Closing Disclosures (CDs) & “3 Day Review” Period Explained
This topic is the most viewed page on our entire website, so I thought I’d update it and send it out again b/c there is clearly a lot of interest.
People always want to know the exact day we can close when we prepare a Closing Disclosure (CD) and send loan documents to title.
As a reminder, a CD is a form that sets out all of the updated fees and terms associated with a borrower’s loan.
Lenders can prepare CDs at any time during the financing process, but because the fees they disclose are so heavily regulated, most lenders have a few checks in place before a CD can be sent, including:
- Loan is at least conditionally approved
- Appraisal is in and any value issues are addressed
- Insurance is in, or home is confirmed to be insurable
- Lender has collected invoices for any loan-related third party fees, such as credit report or HOA fees
A CD is typically sent electronically for the borrower’s e-signature.
Borrowers cannot sign loan documents until three business days have passed from the date of the CD acknowledgment (or e-signing).
If any additional loan-related fees are added after the initial CD is signed, a new CD may need to be issued, potentially starting a new waiting period.
This is why most lenders do not issue CDs until they know what all of the fees or closing costs will be with relative certainty.
Some lenders issue CDs early in the process and they protect themselves (or the need to re-disclose) by simply overstating some fees.
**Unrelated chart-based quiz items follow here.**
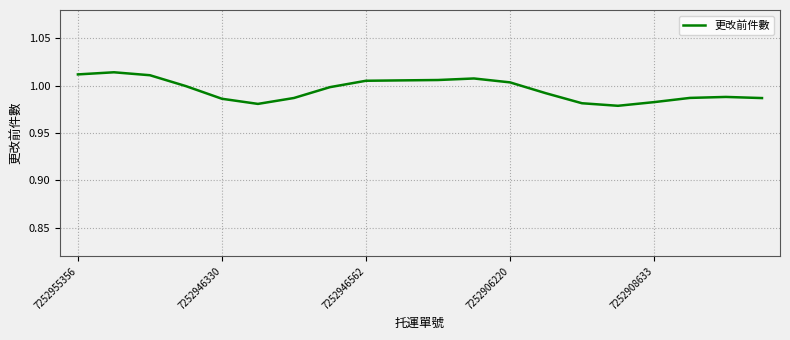

Does the chart have visible grid lines?

Yes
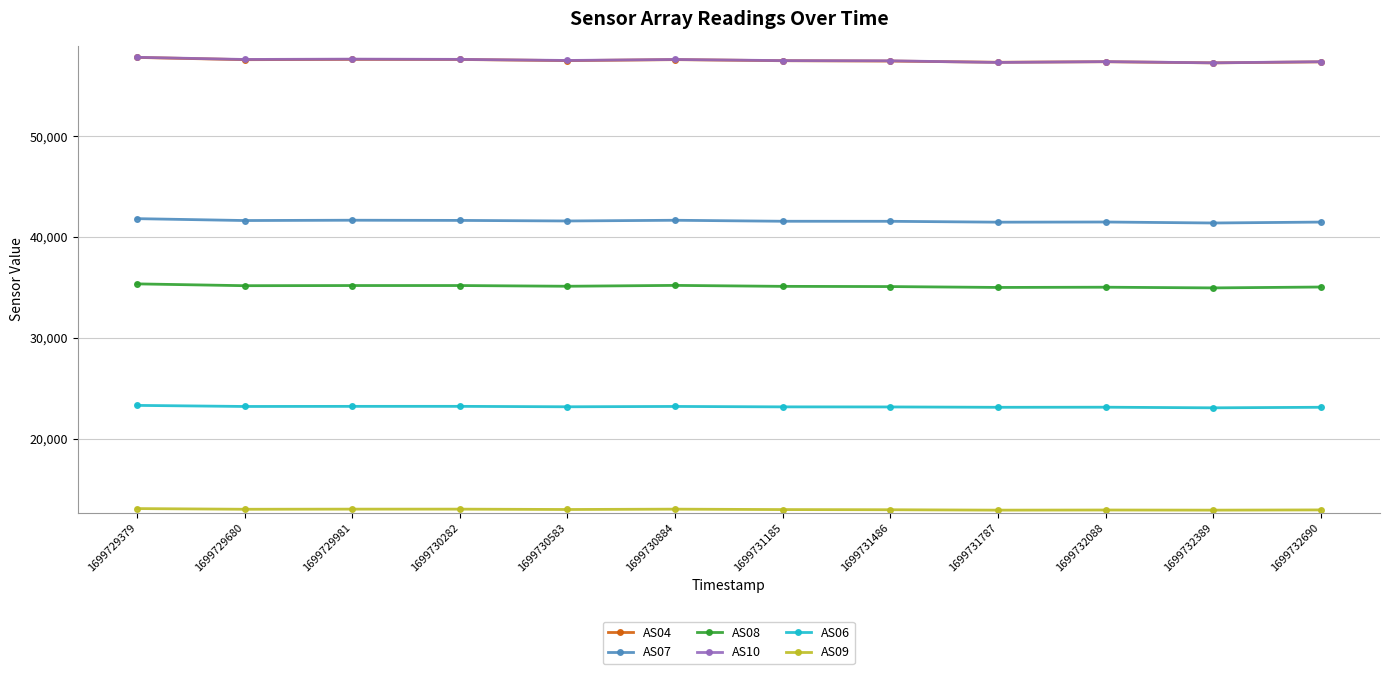

True or false: AS06 and AS10 cross at least once.

False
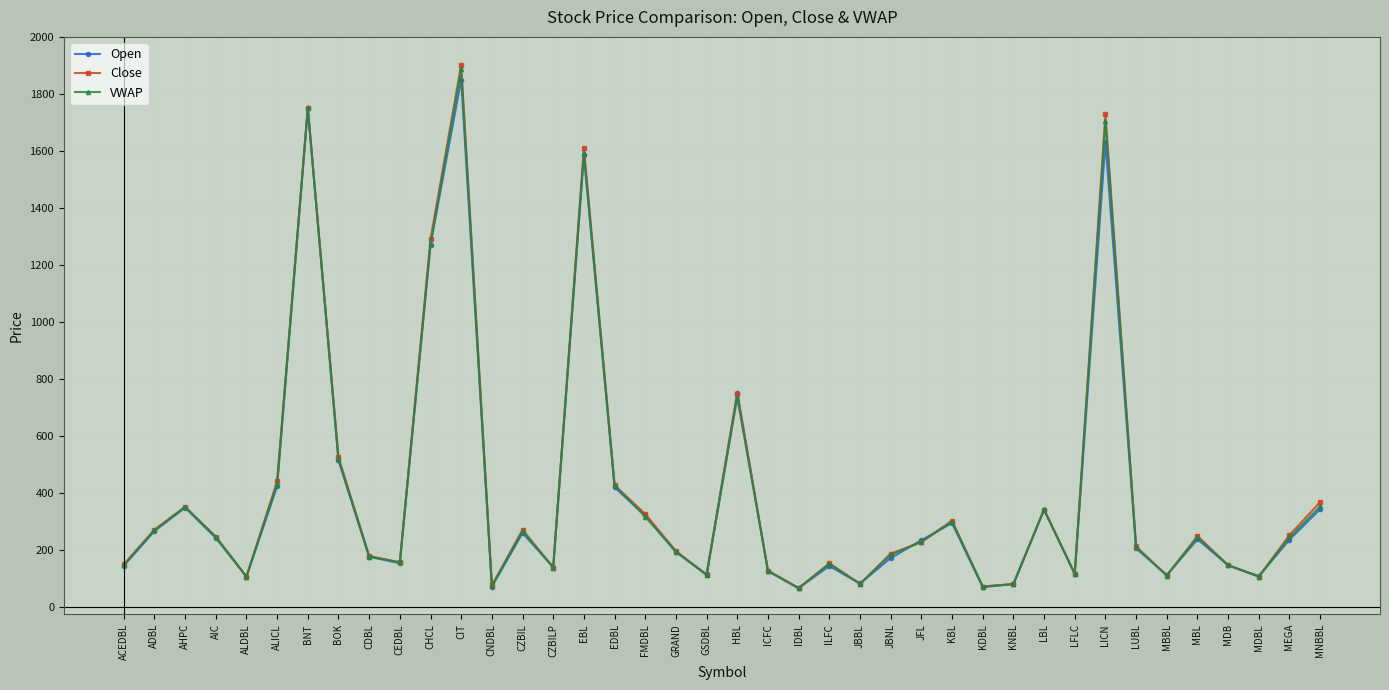

What is the label of the 3rd point from the left?

AHPC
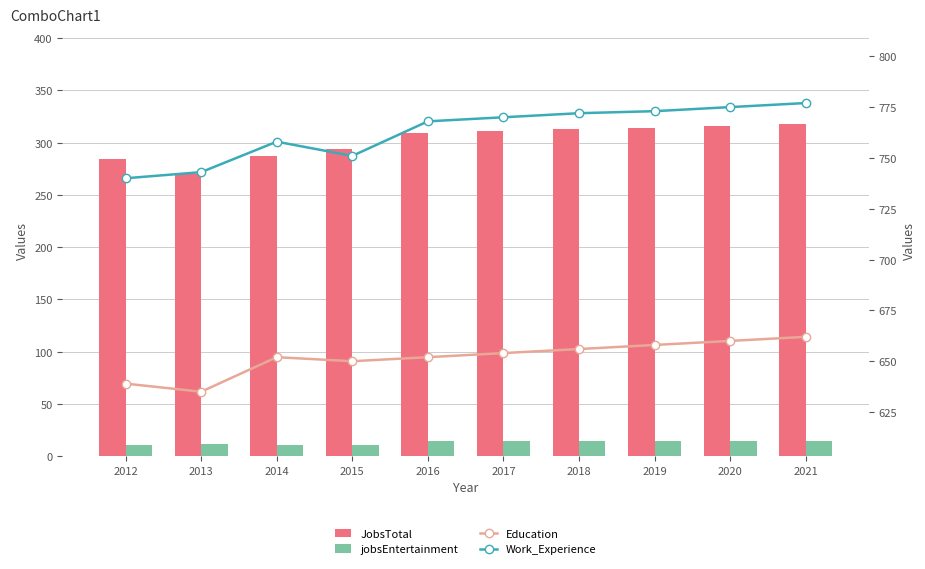

Which category has the lowest value across all series?

2012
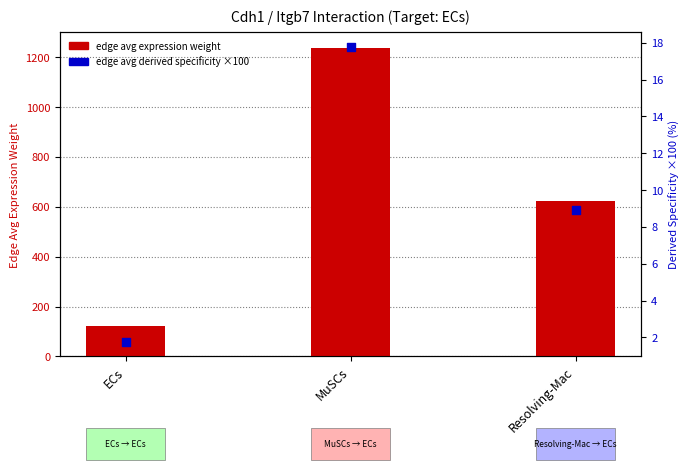

Which series has the largest Y range (max minus min)?

edge avg expression weight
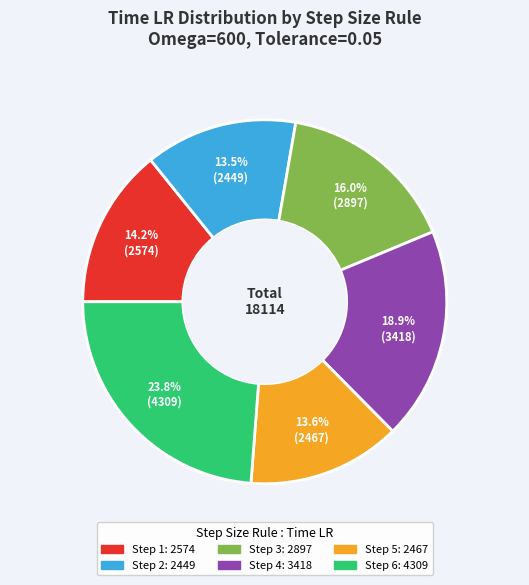

Does any single category account for the majority?

No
We avoid this practice b/c it fosters confusion and it can be misleading.
If the CD is acknowledged on a Thursday, for example, the borrower can sign loan docs on the following Monday; Friday would be Day #1; Saturday would be Day #2; and Monday would be Day #3 (borrower can sign on Day #3).
The table below sets out the acknowledgment and earliest possible signing days.
Lastly, federal holidays and Sundays do not count as business days.